本発明は、木材の非破壊的な密度の測定方法に関し、より詳しくは、レーザ誘起プラズマ発光分析を木材の密度測定に活用し、木材の含水率に拘わらずその木材の気乾密度(含水率15%時の密度をいう。以下単に「木材密度」という。)を非破壊的に測定する方法に関する。
樹木の切断面に現れる年輪は、木材の密度の差が視覚的に濃淡として現れているものであり、この密度分布を調べることにより、樹木の成長量や過去の生育環境等が明らかになる。一方、木材の密度の値が、木材の強度、音の伝播、周波数、熱伝導等のあらゆる物性値と深く関係を持っているので、密度の値はこれらの諸処の特性を把握する上で極めて重要である。
そして、密度は単位体積(cm3)当たりの質量(g)であるから、一般に木材の密度の測定は、試料の形状が正しい直方体と見なせる場合は、寸法測定によって体積を求める。また全乾(含水率0%)測定対象物等、収縮により変形したものは、浮力を応用した水銀浸漬法によって体積を求め、試料の質量をその求めた体積で割ればよい。
また、γ線やX線などの放射線の透過率を用いて、非破壊的に密度を測定する手法も用いられており、下記特許文献1にはマイクロフォーカスX線CT装置を用いた木材の密度測定の一例が示されている。
特開2006−78251号公報
しかしながら、木材の密度測定の試験方法であるJIS Z2101によると、密度の測定は試料の含水率を15%で行うことが規定されているため、粗木取りの後、恒温恒湿室に1ヶ月から3ヵ月間投入する必要があるため、木材の密度測定には長期間を要するという問題があった。
また、γ線やX線などの放射線の透過率を用いて非破壊的に密度を測定するには、これらの放射線は常に水の影響を受けるために多量の水を含んだ木材の密度は測定不可能であり、所定の含水率になるように乾燥させる必要があり、短時間で密度を測定することができないという問題がある。さらにこれらの従来の密度の測定方法では、測定対象物から試料を採取する必要があるため、測定対象物を破壊しなければ測定できないという問題がある。

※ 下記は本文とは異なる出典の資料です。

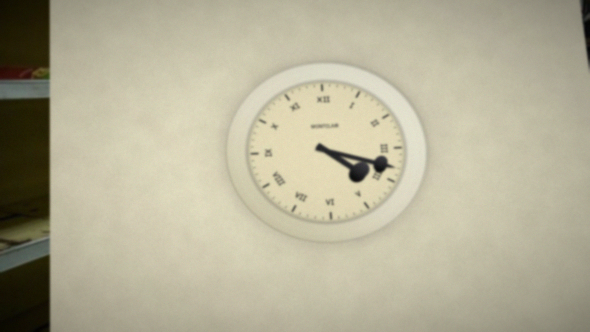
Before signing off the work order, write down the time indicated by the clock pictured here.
4:18
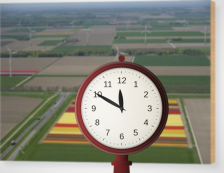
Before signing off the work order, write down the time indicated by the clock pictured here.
11:50
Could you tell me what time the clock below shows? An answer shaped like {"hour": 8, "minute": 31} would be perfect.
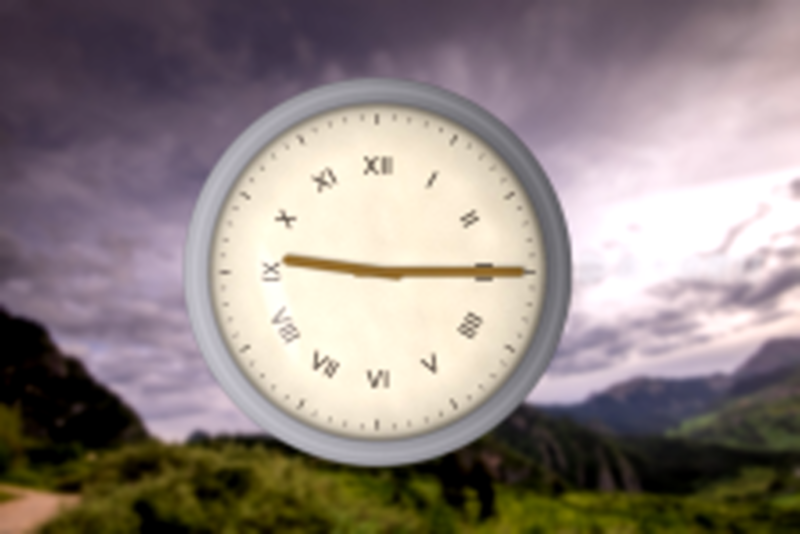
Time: {"hour": 9, "minute": 15}
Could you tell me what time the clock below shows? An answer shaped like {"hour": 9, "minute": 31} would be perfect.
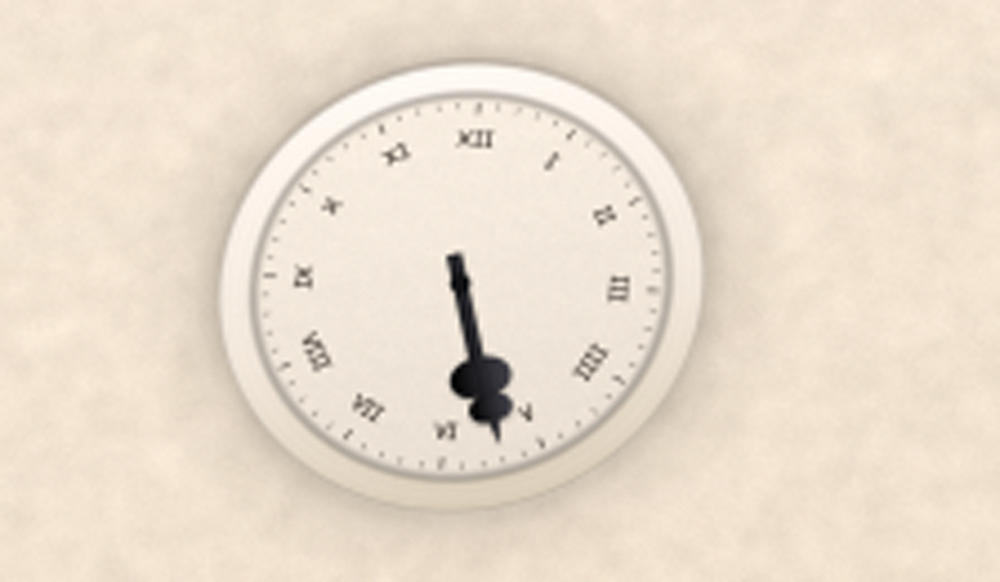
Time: {"hour": 5, "minute": 27}
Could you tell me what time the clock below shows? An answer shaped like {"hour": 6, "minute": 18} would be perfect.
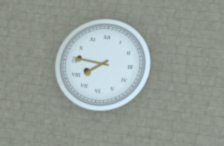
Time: {"hour": 7, "minute": 46}
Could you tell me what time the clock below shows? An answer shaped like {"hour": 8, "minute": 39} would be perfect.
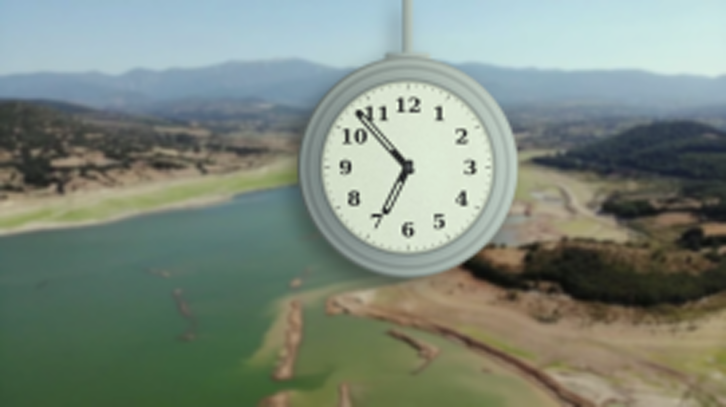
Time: {"hour": 6, "minute": 53}
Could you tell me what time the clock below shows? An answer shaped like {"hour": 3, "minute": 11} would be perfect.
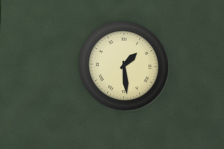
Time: {"hour": 1, "minute": 29}
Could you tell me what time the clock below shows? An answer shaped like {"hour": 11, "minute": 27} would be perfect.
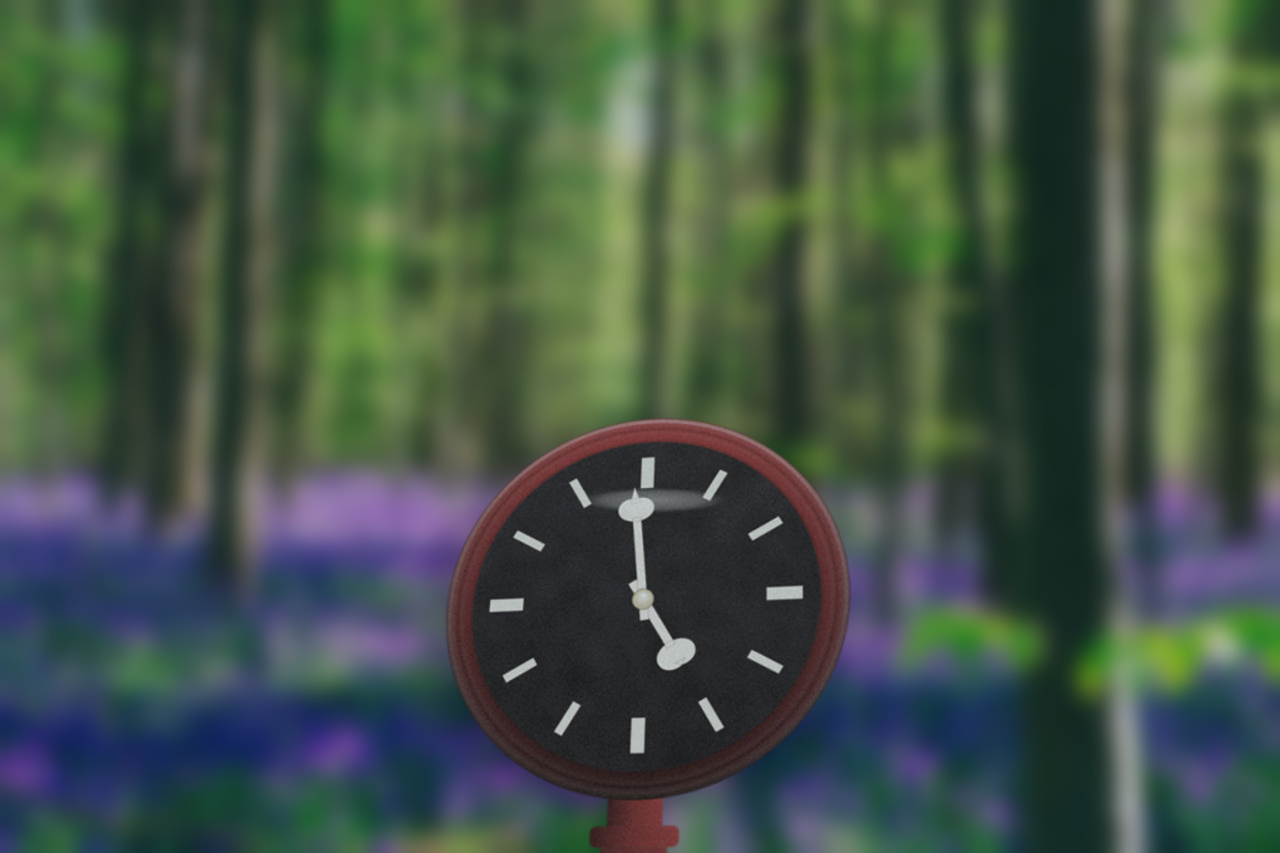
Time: {"hour": 4, "minute": 59}
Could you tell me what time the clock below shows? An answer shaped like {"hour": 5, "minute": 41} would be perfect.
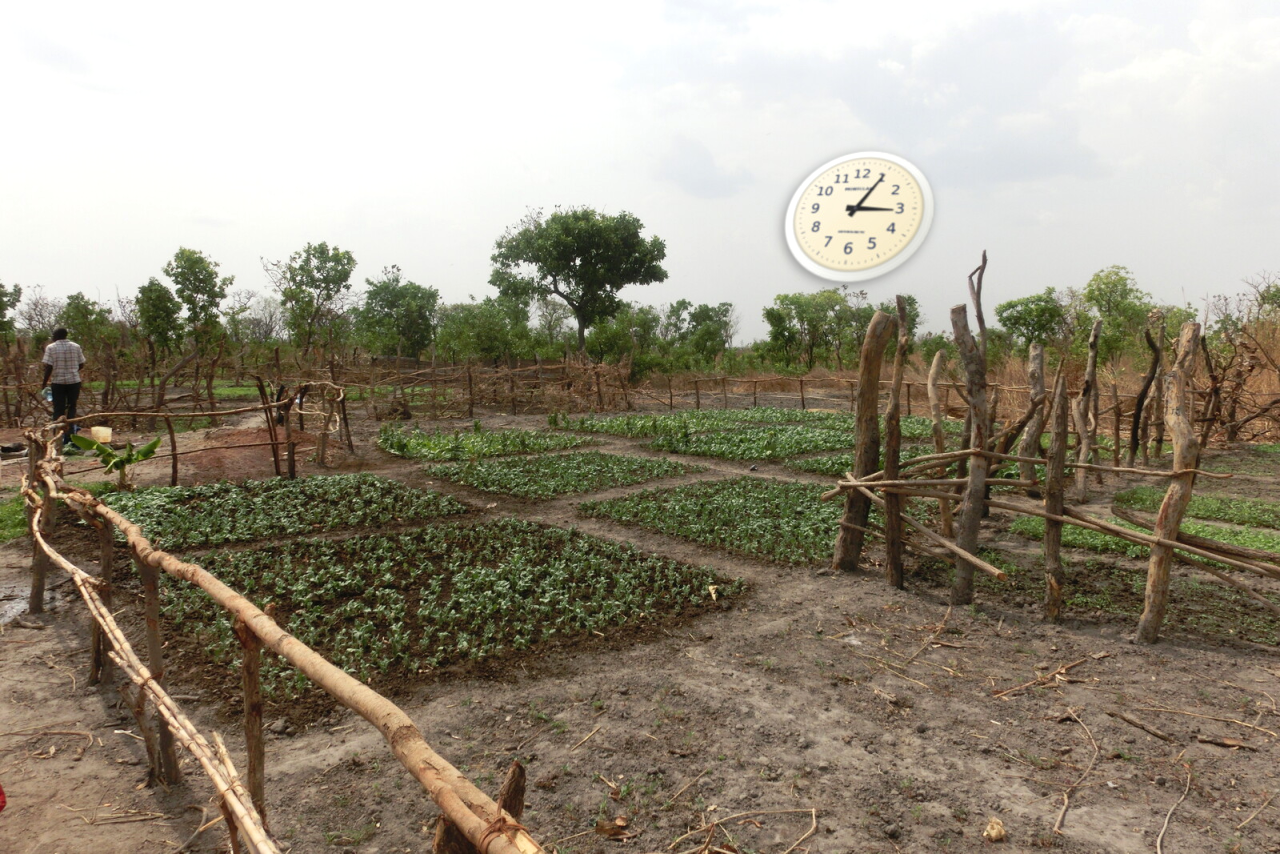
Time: {"hour": 3, "minute": 5}
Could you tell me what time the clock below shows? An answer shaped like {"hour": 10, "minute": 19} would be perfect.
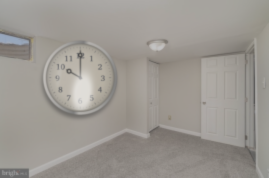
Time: {"hour": 10, "minute": 0}
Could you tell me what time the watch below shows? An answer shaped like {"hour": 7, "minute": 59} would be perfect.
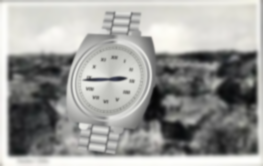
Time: {"hour": 2, "minute": 44}
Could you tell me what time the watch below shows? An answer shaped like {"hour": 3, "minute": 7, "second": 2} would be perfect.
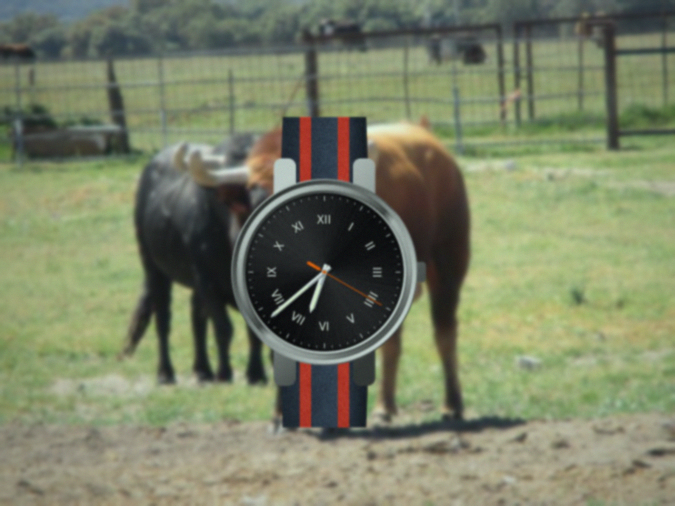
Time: {"hour": 6, "minute": 38, "second": 20}
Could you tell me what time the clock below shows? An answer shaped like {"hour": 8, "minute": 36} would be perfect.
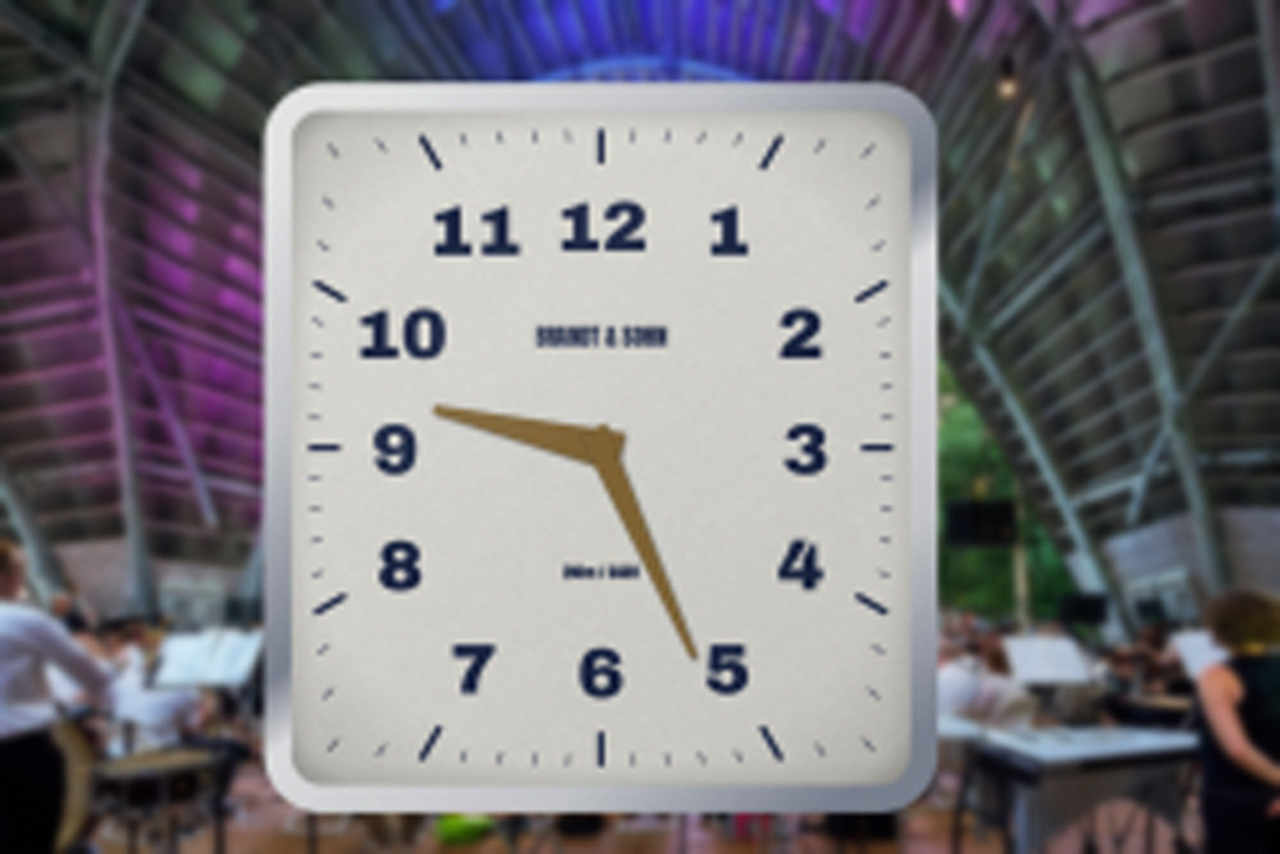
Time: {"hour": 9, "minute": 26}
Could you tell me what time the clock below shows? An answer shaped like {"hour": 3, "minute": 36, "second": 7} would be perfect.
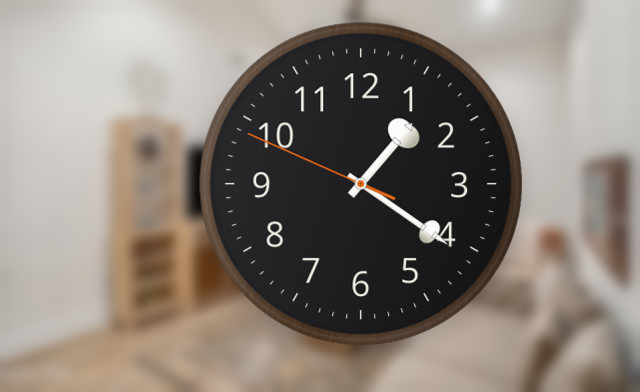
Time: {"hour": 1, "minute": 20, "second": 49}
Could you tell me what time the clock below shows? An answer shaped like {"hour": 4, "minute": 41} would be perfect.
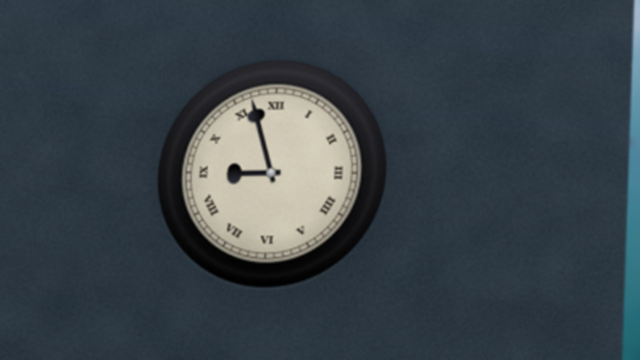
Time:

本発明は、木材の密度が木材の物理的性質を求める上で、極めて重要な値であるにも拘わらず、含水率調整に長時間を要し、測定対象物を破壊しなければならないという問題点に鑑みて、鋭意研究・検討の結果なされたものであり、簡単にして、精度の高い木材の密度を非破壊的に測定する方法を提供することを目的とするものである。
上記目的を達成するための第1の発明は、レーザ誘起プラズマ発光分析によって木材の表面から得られる炭素の蛍光強度と、質量と体積の比として求められる木材の気乾密度との検量線を作成し、該検量線を使用して、木材の含水率に無関係に、かつ非破壊的に測定する木材密度の測定方法である。
検量線を作成するときの測定対象物の含水率はJISZ2101で規定されている15%とするが、作成された検量線を使用するときの測定対象物の含水率は、15%に限定されることなく任意でよく、得られる木材の密度は常に含水率15%時の値が得られる。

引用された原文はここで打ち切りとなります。